What you will do: Rewrite the data below, swapping "Ir para" for "Pular para" everywhere and keeping everything else the same. Leave the pictures out of your answer.

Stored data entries

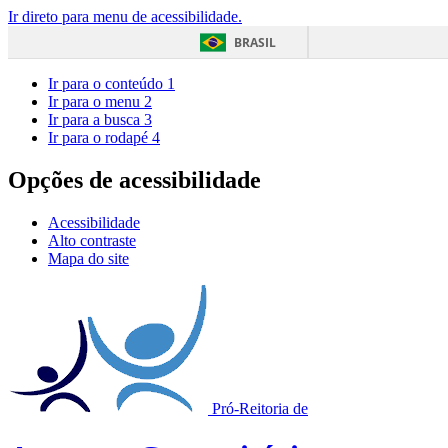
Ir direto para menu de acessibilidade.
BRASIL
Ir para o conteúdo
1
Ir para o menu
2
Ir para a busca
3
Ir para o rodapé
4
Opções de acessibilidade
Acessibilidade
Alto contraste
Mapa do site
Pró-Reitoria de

Reply:
Ir direto para menu de acessibilidade.
BRASIL
Pular para o conteúdo
1
Pular para o menu
2
Pular para a busca
3
Pular para o rodapé
4
Opções de acessibilidade
Acessibilidade
Alto contraste
Mapa do site
Pró-Reitoria de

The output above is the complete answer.